The Canadian dollar fell 0.86% against the U.S. dollar yesterday, reaching its lowest level in a week, as risk-off sentiment returned to global markets and the country's current account balance shifted to a deficit. The Loonie has recovered some of its losses this morning as the dollar falls, but it remains under pressure as crude oil prices are on a slide. Oil, one of Canada's largest exports, was under pressure due to concerns about demand from top user China, though reports of an OPEC+ production cut in December provided a small boost to the commodity. In terms of macroeconomics, Canada had a current account deficit of CAD 11.1 billion in Q3, the largest gap in two years, after posting surpluses in the first two quarters of 2022. Investors are now looking forward to the release of GDP and employment data later this week.
The Mexican Peso is rising sharply today after gaining 0.15% against the U.S. dollar yesterday. The upside is supported by a general improvement in risk sentiment, as well as positive economic statistics from Mexico. Meanwhile, according to the most recent data, the Mexican unemployment rate fell to 3.3% in October 2022 from 3.9% the previous year, according to market estimates of 3.2%. As a result, the Peso is now trading near a 32-month high. In other news, Mexico's trade deficit shrank to USD 2.012 billion in October 2022 from USD 2.799 billion the previous year, contrary to experts' estimates of a USD 3.216 billion trade imbalance.
On Tuesday, the offshore Yuan rose more than 1% against the dollar, rebounding strongly from recent lows after China said it would increase vaccination among its senior residents, a measure that health experts see as critical to reopening. As protests erupted in major cities over the weekend, the country faced increasing pressure to relax its severe Covid restrictions. The Yuan was also boosted by reports that China's securities regulator eased a limit on equity refinancing for listed property businesses, the latest measure to rescue the country's struggling property sector. In terms of monetary policy, the People's Bank of China reduced the reserve requirement ratio by 25 basis points late last week after maintaining its benchmark lending rates steady for the third month in a row earlier in November.

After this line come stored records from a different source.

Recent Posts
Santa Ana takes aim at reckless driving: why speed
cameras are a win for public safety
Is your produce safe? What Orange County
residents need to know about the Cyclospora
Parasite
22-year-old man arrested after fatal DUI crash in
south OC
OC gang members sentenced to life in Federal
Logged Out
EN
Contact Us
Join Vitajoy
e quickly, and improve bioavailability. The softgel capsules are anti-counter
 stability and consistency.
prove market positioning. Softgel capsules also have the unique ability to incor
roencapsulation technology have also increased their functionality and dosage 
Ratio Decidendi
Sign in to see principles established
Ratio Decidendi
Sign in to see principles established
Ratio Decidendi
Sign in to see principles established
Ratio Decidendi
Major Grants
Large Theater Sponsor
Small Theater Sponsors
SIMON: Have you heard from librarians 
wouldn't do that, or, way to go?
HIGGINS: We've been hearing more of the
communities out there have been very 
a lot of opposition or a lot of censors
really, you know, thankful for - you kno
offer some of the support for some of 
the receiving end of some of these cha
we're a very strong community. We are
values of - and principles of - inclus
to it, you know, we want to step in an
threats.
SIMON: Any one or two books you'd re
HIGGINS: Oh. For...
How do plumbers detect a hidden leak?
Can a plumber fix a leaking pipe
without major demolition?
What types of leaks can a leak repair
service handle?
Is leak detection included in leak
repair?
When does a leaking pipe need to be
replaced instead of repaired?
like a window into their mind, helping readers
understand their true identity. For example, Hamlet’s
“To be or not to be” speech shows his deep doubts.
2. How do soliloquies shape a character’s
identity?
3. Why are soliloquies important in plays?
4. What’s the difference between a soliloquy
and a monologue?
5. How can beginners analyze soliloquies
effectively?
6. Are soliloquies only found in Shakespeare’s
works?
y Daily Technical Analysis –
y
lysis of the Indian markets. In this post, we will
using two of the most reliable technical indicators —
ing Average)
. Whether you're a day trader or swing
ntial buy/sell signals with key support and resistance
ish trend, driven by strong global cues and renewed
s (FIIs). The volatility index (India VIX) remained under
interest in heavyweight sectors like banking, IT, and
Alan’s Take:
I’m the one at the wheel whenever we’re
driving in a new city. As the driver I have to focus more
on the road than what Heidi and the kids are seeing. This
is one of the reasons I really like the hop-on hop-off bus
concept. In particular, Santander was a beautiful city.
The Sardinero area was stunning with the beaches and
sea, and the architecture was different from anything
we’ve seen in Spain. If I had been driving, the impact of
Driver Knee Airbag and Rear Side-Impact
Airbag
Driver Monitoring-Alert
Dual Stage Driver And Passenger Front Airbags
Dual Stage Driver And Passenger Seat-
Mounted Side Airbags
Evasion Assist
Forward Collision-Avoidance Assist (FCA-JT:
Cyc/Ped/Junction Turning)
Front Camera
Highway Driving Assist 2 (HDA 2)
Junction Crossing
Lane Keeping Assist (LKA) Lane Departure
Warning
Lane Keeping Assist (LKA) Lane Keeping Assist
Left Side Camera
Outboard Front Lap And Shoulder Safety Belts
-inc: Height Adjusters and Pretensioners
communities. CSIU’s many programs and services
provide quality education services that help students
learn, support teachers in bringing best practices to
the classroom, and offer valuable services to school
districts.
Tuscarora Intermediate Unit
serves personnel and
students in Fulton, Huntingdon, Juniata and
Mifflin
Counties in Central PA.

The Brazilian Real is on an upward trajectory today after closing 0.66% higher against the U.S. dollar yesterday. Positive risk sentiment as a result of China's lessening social isolation measures encourages markets abroad, positively benefiting Brazi’s currency. Furthermore, investors continue to scrutinize the transition team of the Lula government. Traders also saw the release of some crucial economic indicators this morning. According to the Getulio Vargas Foundation (FGV), the General Price Index - Market (IGP-M), which measures rent inflation, declined by 0.56% in November, the fourth consecutive drop. In other news, Brazilian producer prices declined 0.85% month on month in October 2022, following a revised 1.89% drop the previous month. Prices fell for the third consecutive month, albeit at a much slower rate.